DESCRIPTION OF THE TASK:
Each line of the records has to be copied exactly, though the pictures must be left out.

DATASET EXTRACT:
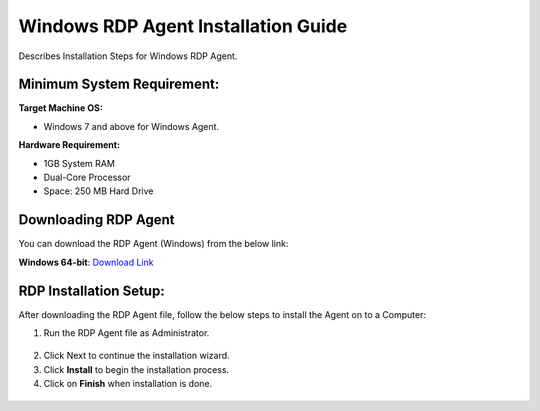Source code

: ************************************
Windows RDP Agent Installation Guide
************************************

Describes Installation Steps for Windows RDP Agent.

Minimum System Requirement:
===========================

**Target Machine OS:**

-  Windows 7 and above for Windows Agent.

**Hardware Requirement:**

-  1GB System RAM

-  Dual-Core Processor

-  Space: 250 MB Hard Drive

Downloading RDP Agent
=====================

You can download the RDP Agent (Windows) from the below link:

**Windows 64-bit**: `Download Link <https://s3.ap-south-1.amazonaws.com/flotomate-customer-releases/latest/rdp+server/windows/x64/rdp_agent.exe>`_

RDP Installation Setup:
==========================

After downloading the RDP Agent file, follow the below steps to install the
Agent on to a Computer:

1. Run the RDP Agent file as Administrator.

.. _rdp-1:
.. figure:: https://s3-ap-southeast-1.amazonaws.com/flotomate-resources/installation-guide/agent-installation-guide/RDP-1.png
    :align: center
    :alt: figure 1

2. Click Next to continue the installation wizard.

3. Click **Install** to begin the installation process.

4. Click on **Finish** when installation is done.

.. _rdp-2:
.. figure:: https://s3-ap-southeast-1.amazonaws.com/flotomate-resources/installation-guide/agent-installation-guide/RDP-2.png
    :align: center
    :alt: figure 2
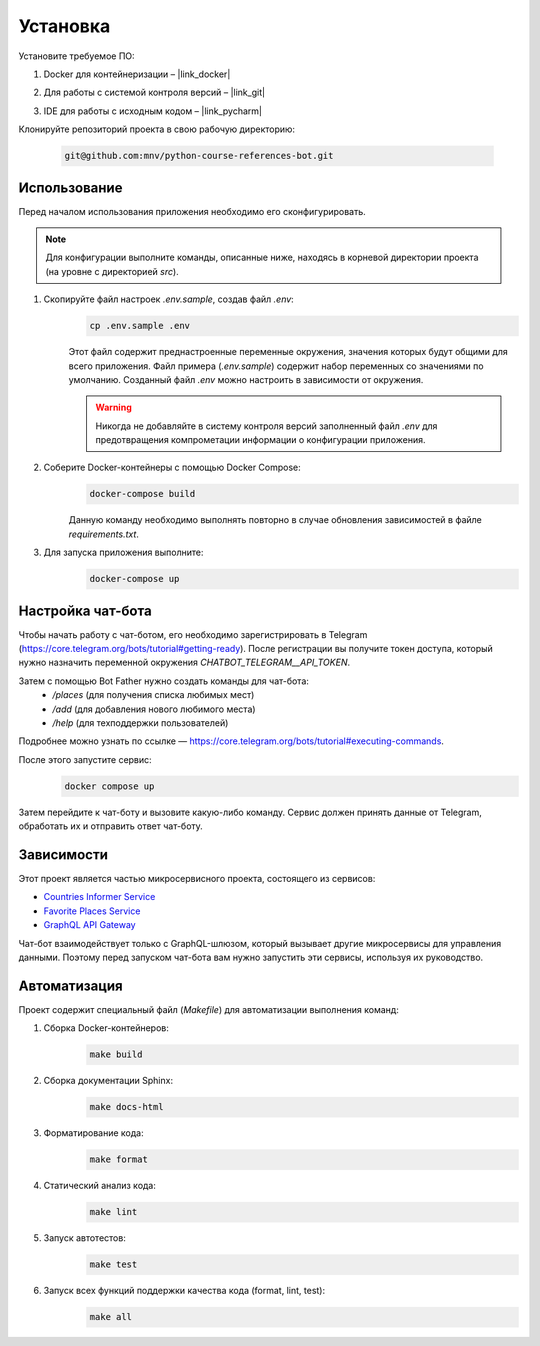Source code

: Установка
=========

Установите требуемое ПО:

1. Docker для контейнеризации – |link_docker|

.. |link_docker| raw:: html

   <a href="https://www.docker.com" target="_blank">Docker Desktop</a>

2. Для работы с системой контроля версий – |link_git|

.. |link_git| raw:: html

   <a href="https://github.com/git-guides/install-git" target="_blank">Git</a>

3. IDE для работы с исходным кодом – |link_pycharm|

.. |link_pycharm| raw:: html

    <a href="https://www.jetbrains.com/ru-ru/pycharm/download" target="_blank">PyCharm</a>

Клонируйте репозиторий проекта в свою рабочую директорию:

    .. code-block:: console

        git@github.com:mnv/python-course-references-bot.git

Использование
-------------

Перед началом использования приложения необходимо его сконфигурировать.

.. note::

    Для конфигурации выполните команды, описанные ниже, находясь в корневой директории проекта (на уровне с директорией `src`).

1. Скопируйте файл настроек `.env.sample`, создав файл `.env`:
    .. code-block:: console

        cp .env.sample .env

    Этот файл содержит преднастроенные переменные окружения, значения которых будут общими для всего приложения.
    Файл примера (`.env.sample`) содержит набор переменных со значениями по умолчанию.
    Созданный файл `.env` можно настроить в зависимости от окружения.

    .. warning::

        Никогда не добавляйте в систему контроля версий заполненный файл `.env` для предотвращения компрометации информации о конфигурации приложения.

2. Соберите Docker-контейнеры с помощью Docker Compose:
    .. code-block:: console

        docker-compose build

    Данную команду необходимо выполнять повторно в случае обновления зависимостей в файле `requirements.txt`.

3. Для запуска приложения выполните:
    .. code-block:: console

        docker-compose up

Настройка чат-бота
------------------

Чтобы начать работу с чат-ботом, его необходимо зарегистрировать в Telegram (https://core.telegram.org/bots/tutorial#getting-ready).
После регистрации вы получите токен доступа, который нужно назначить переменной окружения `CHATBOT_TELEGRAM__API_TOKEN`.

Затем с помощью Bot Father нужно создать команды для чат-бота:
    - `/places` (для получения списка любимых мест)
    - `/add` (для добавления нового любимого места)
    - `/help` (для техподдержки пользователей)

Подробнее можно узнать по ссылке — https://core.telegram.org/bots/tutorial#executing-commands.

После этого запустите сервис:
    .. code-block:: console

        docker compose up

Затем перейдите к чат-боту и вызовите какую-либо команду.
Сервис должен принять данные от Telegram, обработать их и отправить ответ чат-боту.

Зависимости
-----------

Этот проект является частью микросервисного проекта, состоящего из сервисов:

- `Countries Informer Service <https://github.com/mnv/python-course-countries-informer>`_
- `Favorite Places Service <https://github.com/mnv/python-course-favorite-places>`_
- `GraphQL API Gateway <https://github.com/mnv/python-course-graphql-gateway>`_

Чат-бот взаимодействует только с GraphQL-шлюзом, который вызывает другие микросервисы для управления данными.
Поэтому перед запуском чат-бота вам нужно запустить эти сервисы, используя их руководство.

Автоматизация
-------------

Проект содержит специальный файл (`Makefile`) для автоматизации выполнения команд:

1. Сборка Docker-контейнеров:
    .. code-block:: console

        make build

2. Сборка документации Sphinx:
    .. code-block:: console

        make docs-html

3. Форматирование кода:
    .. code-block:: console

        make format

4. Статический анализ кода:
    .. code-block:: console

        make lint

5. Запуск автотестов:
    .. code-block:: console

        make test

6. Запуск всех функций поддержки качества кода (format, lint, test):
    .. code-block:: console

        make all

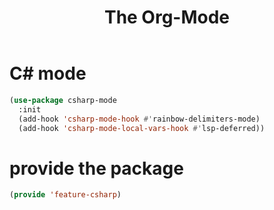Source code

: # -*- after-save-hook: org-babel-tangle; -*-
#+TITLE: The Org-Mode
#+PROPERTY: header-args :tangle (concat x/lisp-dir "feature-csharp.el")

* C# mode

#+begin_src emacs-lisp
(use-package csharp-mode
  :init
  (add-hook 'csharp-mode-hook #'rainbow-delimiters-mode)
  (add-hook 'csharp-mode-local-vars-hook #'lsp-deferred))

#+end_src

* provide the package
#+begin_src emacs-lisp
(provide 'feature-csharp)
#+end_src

OUTPUT FOR THIS EXERCISE:
Source code

: ************************************
Windows RDP Agent Installation Guide
************************************

Describes Installation Steps for Windows RDP Agent.

Minimum System Requirement:
===========================

**Target Machine OS:**

-  Windows 7 and above for Windows Agent.

**Hardware Requirement:**

-  1GB System RAM

-  Dual-Core Processor

-  Space: 250 MB Hard Drive

Downloading RDP Agent
=====================

You can download the RDP Agent (Windows) from the below link:

**Windows 64-bit**: `Download Link <https://s3.ap-south-1.amazonaws.com/flotomate-customer-releases/latest/rdp+server/windows/x64/rdp_agent.exe>`_

RDP Installation Setup:
==========================

After downloading the RDP Agent file, follow the below steps to install the
Agent on to a Computer:

1. Run the RDP Agent file as Administrator.

.. _rdp-1:
.. figure:: https://s3-ap-southeast-1.amazonaws.com/flotomate-resources/installation-guide/agent-installation-guide/RDP-1.png
    :align: center
    :alt: figure 1

2. Click Next to continue the installation wizard.

3. Click **Install** to begin the installation process.

4. Click on **Finish** when installation is done.

.. _rdp-2:
.. figure:: https://s3-ap-southeast-1.amazonaws.com/flotomate-resources/installation-guide/agent-installation-guide/RDP-2.png
    :align: center
    :alt: figure 2
Source code

: Установка
=========

Установите требуемое ПО:

1. Docker для контейнеризации – |link_docker|

.. |link_docker| raw:: html

   <a href="https://www.docker.com" target="_blank">Docker Desktop</a>

2. Для работы с системой контроля версий – |link_git|

.. |link_git| raw:: html

   <a href="https://github.com/git-guides/install-git" target="_blank">Git</a>

3. IDE для работы с исходным кодом – |link_pycharm|

.. |link_pycharm| raw:: html

    <a href="https://www.jetbrains.com/ru-ru/pycharm/download" target="_blank">PyCharm</a>

Клонируйте репозиторий проекта в свою рабочую директорию:

    .. code-block:: console

        git@github.com:mnv/python-course-references-bot.git

Использование
-------------

Перед началом использования приложения необходимо его сконфигурировать.

.. note::

    Для конфигурации выполните команды, описанные ниже, находясь в корневой директории проекта (на уровне с директорией `src`).

1. Скопируйте файл настроек `.env.sample`, создав файл `.env`:
    .. code-block:: console

        cp .env.sample .env

    Этот файл содержит преднастроенные переменные окружения, значения которых будут общими для всего приложения.
    Файл примера (`.env.sample`) содержит набор переменных со значениями по умолчанию.
    Созданный файл `.env` можно настроить в зависимости от окружения.

    .. warning::

        Никогда не добавляйте в систему контроля версий заполненный файл `.env` для предотвращения компрометации информации о конфигурации приложения.

2. Соберите Docker-контейнеры с помощью Docker Compose:
    .. code-block:: console

        docker-compose build

    Данную команду необходимо выполнять повторно в случае обновления зависимостей в файле `requirements.txt`.

3. Для запуска приложения выполните:
    .. code-block:: console

        docker-compose up

Настройка чат-бота
------------------

Чтобы начать работу с чат-ботом, его необходимо зарегистрировать в Telegram (https://core.telegram.org/bots/tutorial#getting-ready).
После регистрации вы получите токен доступа, который нужно назначить переменной окружения `CHATBOT_TELEGRAM__API_TOKEN`.

Затем с помощью Bot Father нужно создать команды для чат-бота:
    - `/places` (для получения списка любимых мест)
    - `/add` (для добавления нового любимого места)
    - `/help` (для техподдержки пользователей)

Подробнее можно узнать по ссылке — https://core.telegram.org/bots/tutorial#executing-commands.

После этого запустите сервис:
    .. code-block:: console

        docker compose up

Затем перейдите к чат-боту и вызовите какую-либо команду.
Сервис должен принять данные от Telegram, обработать их и отправить ответ чат-боту.

Зависимости
-----------

Этот проект является частью микросервисного проекта, состоящего из сервисов:

- `Countries Informer Service <https://github.com/mnv/python-course-countries-informer>`_
- `Favorite Places Service <https://github.com/mnv/python-course-favorite-places>`_
- `GraphQL API Gateway <https://github.com/mnv/python-course-graphql-gateway>`_

Чат-бот взаимодействует только с GraphQL-шлюзом, который вызывает другие микросервисы для управления данными.
Поэтому перед запуском чат-бота вам нужно запустить эти сервисы, используя их руководство.

Автоматизация
-------------

Проект содержит специальный файл (`Makefile`) для автоматизации выполнения команд:

1. Сборка Docker-контейнеров:
    .. code-block:: console

        make build

2. Сборка документации Sphinx:
    .. code-block:: console

        make docs-html

3. Форматирование кода:
    .. code-block:: console

        make format

4. Статический анализ кода:
    .. code-block:: console

        make lint

5. Запуск автотестов:
    .. code-block:: console

        make test

6. Запуск всех функций поддержки качества кода (format, lint, test):
    .. code-block:: console

        make all

Source code

: # -*- after-save-hook: org-babel-tangle; -*-
#+TITLE: The Org-Mode
#+PROPERTY: header-args :tangle (concat x/lisp-dir "feature-csharp.el")

* C# mode

#+begin_src emacs-lisp
(use-package csharp-mode
  :init
  (add-hook 'csharp-mode-hook #'rainbow-delimiters-mode)
  (add-hook 'csharp-mode-local-vars-hook #'lsp-deferred))

#+end_src

* provide the package
#+begin_src emacs-lisp
(provide 'feature-csharp)
#+end_src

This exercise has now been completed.